Horse owners, practice sound biosecurity measures
Administrators with the Texas Animal Health Commission (TAHC) remind equine owners to keep their horses healthy by practicing simple and sound biosecurity measures.
Biosecurity is a set of preventative measures designed to reduce the risk of introduction and transmission of an infectious disease agent, such as Equine Herpes Virus-1 (EHV-1). Although Texas horses have not been implicated, EHV-1 has recently been found in other states.
When horses are congregated at events, owners increase the chance that their horses may be exposed to an infectious disease agent. Pathogens may be brought to and spread at an event by horses, people, domestic animals other than horses, vehicles, equipment, insects, ticks, birds, wildlife including rodents, feed, waste and water.
Following simple guidelines can help minimize that risk.
• Consult your veterinarian to establish an appropriate vaccination program for your horse(s)
• Tie your horse(s) to your trailer. If using a stall, clean and disinfect it, if possible, before stalling your horse. Always use clean, fresh bedding.
• Minimize your horse(s) having direct contact with unknown horses, especially nose to nose contact.
• Use your own water and feed buckets. Avoid letting your horse(s) drink from a communal water trough. Fill water buckets from a faucet.

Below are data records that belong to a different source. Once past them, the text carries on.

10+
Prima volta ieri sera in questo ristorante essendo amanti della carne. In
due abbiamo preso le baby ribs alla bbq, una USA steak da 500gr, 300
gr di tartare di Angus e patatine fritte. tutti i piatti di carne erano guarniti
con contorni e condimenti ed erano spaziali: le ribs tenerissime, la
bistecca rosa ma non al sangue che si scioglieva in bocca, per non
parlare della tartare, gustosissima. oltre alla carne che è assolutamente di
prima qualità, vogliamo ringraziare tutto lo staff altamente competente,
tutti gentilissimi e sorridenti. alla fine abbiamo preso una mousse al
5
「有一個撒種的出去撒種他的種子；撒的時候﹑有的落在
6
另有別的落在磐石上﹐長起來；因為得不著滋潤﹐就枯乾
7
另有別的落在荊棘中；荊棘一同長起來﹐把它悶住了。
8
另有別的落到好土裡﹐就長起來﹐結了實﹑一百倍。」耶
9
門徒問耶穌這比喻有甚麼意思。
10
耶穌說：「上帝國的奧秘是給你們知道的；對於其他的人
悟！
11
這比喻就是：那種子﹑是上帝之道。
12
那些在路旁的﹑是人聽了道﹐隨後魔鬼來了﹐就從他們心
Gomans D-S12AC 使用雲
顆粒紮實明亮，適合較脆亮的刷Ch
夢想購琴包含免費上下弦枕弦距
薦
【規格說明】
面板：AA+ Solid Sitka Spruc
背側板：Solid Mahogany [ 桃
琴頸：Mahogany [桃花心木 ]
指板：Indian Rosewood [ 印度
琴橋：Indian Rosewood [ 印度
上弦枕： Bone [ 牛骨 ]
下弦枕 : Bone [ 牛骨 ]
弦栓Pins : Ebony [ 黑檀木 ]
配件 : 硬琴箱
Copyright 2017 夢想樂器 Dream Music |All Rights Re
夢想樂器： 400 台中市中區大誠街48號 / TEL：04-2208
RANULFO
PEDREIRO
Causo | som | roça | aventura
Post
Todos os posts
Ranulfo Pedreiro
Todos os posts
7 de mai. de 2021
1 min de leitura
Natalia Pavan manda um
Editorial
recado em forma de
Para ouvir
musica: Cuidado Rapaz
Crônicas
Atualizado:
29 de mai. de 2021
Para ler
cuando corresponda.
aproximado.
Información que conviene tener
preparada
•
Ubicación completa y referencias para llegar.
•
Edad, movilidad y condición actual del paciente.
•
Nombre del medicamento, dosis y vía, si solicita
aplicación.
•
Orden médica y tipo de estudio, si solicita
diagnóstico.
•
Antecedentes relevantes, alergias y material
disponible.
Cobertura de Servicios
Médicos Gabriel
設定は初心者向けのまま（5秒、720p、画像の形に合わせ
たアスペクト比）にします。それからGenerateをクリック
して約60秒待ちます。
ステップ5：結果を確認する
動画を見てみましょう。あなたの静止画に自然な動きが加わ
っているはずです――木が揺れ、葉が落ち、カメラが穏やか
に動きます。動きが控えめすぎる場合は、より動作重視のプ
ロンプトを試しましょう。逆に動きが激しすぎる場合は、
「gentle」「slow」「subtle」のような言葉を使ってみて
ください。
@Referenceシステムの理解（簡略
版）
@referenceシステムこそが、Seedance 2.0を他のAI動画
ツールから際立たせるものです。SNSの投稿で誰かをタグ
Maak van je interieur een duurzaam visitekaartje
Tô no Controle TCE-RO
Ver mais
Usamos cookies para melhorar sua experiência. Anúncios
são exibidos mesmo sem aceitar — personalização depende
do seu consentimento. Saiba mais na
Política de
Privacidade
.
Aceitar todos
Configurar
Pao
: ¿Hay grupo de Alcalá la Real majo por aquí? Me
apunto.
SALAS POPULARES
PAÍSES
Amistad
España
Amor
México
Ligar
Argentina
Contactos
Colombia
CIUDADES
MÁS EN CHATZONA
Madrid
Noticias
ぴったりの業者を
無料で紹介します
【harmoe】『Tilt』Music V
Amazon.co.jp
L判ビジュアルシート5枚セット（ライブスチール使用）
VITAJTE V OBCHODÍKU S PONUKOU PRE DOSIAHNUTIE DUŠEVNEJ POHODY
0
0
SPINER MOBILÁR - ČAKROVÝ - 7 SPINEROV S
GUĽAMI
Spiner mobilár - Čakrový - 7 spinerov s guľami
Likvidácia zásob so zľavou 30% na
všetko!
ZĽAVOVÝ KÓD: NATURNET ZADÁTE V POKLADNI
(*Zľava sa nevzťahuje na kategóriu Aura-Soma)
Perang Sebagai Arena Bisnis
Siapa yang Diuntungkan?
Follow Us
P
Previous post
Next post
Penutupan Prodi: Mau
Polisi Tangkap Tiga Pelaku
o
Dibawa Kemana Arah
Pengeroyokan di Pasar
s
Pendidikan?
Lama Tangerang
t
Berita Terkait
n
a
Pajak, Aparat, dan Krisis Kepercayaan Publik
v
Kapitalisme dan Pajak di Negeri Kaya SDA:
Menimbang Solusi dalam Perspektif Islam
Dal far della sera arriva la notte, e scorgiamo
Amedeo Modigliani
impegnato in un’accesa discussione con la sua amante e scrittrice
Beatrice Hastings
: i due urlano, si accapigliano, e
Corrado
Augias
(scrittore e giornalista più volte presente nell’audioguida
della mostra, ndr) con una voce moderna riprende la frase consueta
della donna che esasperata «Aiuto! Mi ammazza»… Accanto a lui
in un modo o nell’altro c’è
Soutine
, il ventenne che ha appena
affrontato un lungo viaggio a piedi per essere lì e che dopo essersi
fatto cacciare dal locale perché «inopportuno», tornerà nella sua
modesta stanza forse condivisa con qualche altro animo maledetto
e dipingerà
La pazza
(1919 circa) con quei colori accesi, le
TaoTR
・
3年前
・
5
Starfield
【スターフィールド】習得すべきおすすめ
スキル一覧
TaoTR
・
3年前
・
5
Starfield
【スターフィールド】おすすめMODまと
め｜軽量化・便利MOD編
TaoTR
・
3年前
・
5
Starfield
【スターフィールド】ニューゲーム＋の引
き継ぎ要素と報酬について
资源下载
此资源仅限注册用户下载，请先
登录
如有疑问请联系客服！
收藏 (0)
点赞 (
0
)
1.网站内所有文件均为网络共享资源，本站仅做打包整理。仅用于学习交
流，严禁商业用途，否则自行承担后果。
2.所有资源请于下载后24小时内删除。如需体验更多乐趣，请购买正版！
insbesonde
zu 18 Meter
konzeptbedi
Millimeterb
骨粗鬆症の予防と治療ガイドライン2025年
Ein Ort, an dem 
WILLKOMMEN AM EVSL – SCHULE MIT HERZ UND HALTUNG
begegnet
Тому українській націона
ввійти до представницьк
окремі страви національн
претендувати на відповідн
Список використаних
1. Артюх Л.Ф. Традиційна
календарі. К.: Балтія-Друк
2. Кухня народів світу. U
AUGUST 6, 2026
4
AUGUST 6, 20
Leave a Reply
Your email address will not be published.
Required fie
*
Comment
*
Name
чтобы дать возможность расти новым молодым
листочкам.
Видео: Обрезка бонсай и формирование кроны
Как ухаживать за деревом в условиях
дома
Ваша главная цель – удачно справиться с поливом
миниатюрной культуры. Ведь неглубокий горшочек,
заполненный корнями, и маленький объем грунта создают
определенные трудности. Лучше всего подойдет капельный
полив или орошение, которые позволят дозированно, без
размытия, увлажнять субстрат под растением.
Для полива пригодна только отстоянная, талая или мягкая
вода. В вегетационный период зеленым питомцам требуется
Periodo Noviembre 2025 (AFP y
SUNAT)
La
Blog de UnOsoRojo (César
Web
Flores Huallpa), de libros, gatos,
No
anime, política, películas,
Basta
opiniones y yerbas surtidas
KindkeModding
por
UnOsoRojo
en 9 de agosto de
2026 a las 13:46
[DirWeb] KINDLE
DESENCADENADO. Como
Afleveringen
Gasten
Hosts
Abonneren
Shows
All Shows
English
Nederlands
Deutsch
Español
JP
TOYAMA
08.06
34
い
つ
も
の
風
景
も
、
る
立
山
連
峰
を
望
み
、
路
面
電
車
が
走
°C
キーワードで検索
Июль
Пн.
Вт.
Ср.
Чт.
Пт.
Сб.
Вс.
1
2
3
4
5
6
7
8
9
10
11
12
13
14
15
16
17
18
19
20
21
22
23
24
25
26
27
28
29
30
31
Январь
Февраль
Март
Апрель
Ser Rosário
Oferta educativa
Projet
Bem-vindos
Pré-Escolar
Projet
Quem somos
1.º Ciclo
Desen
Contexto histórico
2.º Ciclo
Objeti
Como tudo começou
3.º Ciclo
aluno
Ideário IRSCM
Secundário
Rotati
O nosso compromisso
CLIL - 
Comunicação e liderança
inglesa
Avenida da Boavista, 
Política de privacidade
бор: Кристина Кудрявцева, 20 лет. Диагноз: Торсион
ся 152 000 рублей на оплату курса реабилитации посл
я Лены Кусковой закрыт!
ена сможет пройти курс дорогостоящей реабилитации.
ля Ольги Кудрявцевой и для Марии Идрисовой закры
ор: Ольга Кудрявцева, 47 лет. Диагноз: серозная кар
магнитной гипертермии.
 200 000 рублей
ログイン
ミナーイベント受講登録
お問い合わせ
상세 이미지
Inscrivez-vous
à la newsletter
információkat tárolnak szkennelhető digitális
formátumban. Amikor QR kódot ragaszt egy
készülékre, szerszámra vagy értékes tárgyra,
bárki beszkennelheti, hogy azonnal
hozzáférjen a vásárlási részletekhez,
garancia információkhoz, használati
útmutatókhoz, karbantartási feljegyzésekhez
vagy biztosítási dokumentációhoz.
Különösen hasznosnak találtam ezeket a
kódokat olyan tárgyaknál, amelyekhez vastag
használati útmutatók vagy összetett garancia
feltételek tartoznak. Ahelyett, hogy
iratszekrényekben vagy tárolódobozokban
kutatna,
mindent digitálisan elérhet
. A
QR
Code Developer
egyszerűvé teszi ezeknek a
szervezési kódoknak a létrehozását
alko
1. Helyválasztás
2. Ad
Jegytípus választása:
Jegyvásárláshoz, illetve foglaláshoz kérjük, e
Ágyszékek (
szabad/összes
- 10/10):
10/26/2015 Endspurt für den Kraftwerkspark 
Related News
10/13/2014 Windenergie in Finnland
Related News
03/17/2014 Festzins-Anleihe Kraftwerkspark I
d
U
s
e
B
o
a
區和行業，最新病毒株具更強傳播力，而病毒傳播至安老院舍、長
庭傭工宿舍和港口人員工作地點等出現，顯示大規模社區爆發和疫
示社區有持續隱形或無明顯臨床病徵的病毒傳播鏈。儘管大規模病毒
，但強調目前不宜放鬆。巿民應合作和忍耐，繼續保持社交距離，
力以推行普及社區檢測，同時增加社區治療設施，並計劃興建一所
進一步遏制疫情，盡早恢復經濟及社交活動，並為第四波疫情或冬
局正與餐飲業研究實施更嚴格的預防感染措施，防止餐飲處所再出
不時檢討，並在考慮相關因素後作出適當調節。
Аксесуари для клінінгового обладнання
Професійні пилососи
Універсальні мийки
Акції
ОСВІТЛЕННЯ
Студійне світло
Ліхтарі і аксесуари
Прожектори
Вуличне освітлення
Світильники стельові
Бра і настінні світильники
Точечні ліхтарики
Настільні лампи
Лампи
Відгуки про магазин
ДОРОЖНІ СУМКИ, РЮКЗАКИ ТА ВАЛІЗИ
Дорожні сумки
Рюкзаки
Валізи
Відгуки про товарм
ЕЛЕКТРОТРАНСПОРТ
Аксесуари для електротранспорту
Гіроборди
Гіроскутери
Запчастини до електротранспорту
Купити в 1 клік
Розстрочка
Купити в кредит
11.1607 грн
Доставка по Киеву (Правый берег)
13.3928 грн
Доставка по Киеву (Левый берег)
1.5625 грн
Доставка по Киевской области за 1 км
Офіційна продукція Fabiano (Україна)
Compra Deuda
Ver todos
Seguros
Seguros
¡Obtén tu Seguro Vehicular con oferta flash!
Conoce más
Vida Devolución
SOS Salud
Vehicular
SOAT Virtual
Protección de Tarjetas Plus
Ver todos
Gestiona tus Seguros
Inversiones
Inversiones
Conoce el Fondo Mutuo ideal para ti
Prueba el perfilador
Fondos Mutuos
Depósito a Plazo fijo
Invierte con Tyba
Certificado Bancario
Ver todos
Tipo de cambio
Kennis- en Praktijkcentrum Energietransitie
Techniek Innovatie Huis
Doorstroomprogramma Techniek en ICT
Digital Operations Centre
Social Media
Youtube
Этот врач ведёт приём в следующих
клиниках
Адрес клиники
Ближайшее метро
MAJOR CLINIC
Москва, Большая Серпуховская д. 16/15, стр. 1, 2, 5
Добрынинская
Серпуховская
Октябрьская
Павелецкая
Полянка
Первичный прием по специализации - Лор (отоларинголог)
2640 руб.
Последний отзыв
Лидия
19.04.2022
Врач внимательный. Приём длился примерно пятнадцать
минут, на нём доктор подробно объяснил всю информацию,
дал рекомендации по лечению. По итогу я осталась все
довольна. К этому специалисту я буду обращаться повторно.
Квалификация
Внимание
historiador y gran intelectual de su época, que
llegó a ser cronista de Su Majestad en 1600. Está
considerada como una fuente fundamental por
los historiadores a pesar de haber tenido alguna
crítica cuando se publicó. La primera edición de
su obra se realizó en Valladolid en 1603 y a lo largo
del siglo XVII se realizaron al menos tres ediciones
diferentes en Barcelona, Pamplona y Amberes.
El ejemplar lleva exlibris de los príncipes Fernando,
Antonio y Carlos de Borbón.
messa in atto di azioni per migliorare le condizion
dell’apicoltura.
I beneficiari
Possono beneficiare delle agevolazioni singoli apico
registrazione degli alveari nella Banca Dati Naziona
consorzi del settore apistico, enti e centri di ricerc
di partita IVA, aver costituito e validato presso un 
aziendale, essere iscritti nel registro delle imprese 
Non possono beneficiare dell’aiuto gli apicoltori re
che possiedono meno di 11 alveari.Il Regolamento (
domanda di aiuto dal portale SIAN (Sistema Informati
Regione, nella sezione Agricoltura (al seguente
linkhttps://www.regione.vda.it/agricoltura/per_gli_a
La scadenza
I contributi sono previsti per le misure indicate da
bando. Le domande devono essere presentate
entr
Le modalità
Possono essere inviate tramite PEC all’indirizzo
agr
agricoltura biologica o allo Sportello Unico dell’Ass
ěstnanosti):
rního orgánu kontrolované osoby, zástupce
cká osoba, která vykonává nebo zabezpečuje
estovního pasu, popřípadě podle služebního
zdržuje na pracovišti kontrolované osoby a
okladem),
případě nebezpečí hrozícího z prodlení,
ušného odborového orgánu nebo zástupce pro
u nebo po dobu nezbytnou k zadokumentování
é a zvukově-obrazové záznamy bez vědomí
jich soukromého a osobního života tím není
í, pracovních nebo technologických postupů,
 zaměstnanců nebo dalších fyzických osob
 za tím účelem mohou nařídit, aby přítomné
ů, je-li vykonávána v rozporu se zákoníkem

• Do not share grooming equipment or tack. If you must, wash and disinfect it before returning to your own horse(s).
• Avoid petting and touching other horses in order to minimize the risk of transferring a disease back to your horse. If you must handle other horses then wash your hands or use hand sanitizer.
• Avoid letting strangers pet your horse especially if they have horses of their own.
• Before returning home from an event clean up your equipment (boots, tack, grooming supplies, buckets, etc.) to help reduce the risk of transporting an infectious agent back home. Consider washing and disinfecting your trailer when you return home.
• If possible, isolate your returning horses for 2 weeks or at least prevent nose-to-nose contact with your other horses.
Don't forget to consult a veterinarian concerning these and other steps to follow to reduce the risk of your horse acquiring an infectious disease while traveling.